Fed's Dudley: Strong case to to keep gradually raising rates
Speaks on tax cuts and implications
- US tax cuts to get short-term boost to economy but pose serious long-term risks
- tax cuts will come at a cost, pose challenges for Fed
- says tax cuts make him considerably more cautious about longer-term economic Outlook
- US fiscal path now unsustainable, sees risk to US credit worthiness
- significant portion of tax cuts will be saved not spent
- expects above trend GDP growth, rising inflation in 2018
- raises expected 2018 GDP growth forecast to 2.5%-2.75%, mostly due to tax stimulus
- expects inflation hitting 2% target in medium-term: unemployment down below 4% this year
- small transitory inflation overshoot not a problem
His comments are a bit new from Fed officials. "Serious long term risks" catches my eye. Also although he sees a boost in growth from tax cuts, he also expects most to be saved, not spent.

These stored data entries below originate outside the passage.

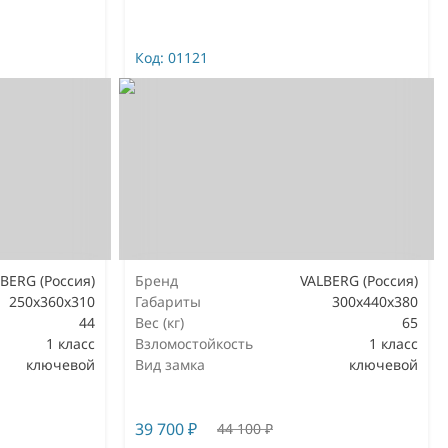
Код:
01121
BERG (Россия)
Бренд
VALBERG (Россия)
250x360x310
Габариты
300x440x380
44
Вес (кг)
65
1 класс
Взломостойкость
1 класс
ключевой
Вид замка
ключевой
39 700
₽
44 100
₽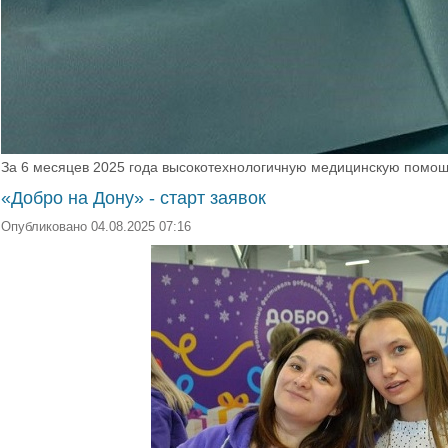
За 6 месяцев 2025 года высокотехнологичную медицинскую помощь
«Добро на Дону» - старт заявок
Опубликовано 04.08.2025 07:16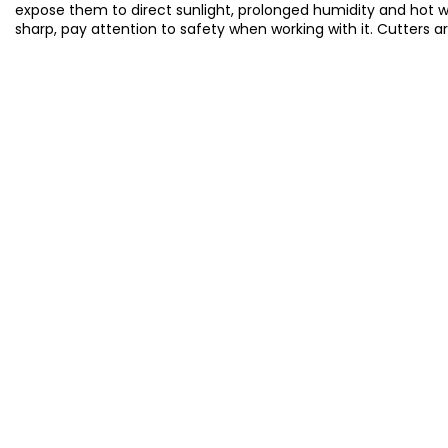
expose them to direct sunlight, prolonged humidity and hot 
sharp, pay attention to safety when working with it. Cutters a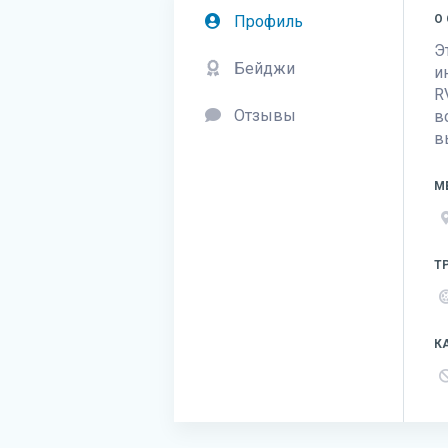
Профиль
О
Э
Бейджи
и
R
Отзывы
в
в
М
Т
К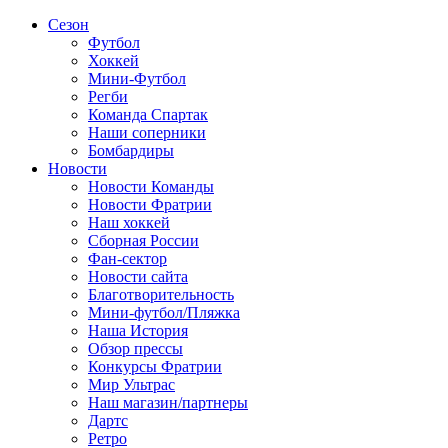
Сезон
Футбол
Хоккей
Мини-Футбол
Регби
Команда Спартак
Наши соперники
Бомбардиры
Новости
Новости Команды
Новости Фратрии
Наш хоккей
Сборная России
Фан-cектор
Новости сайта
Благотворительность
Мини-футбол/Пляжка
Наша История
Обзор прессы
Конкурсы Фратрии
Мир Ультрас
Наш магазин/партнеры
Дартс
Ретро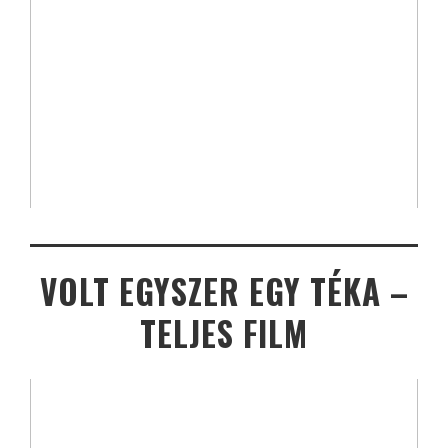
VOLT EGYSZER EGY TÉKA –
TELJES FILM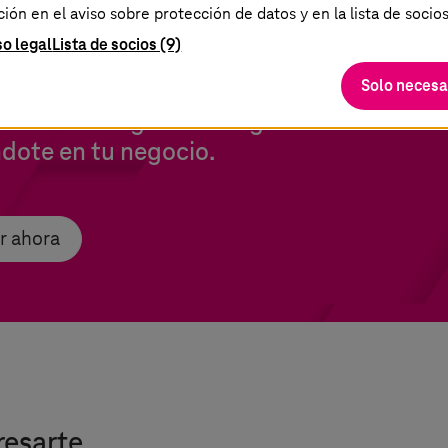
ón en el aviso sobre protección de datos y en la lista de socios
so legal
Lista de socios (9)
Solo necesa
tos a liderazgo tecnológico: domina tu 
dote en tu negocio.
r ahora
resarte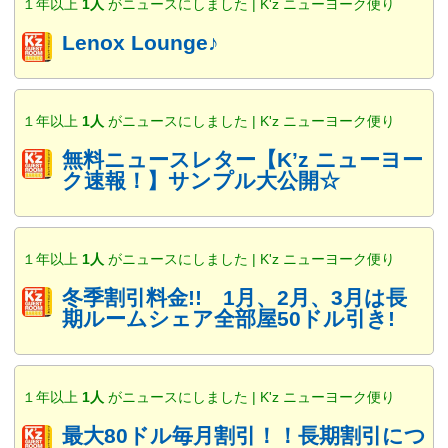
１年以上
1人
がニュースにしました | K'z ニューヨーク便り
Lenox Lounge♪
１年以上
1人
がニュースにしました | K'z ニューヨーク便り
無料ニュースレター【K’z ニューヨー
ク速報！】サンプル大公開☆
１年以上
1人
がニュースにしました | K'z ニューヨーク便り
冬季割引料金!! 1月、2月、3月は長
期ルームシェア全部屋50ドル引き!
１年以上
1人
がニュースにしました | K'z ニューヨーク便り
最大80ドル毎月割引！！長期割引につ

Dudley is a permanent voting member of the Fed (being the NY Fed president) but will be leaving the Fed in mid-2018. His comments seem to suggest, he might be happy leaving the Fed given the challenges from the fiscal policy changes.
The USDJPY -after bottoming earlier at the the 111.03 level (target 111.00-02) - is trading up at at 111.17 currently (see early post outlining the level as a downside target today). The comments have had a limited impact, but technically, the 111.00-02 is more important on the bounce.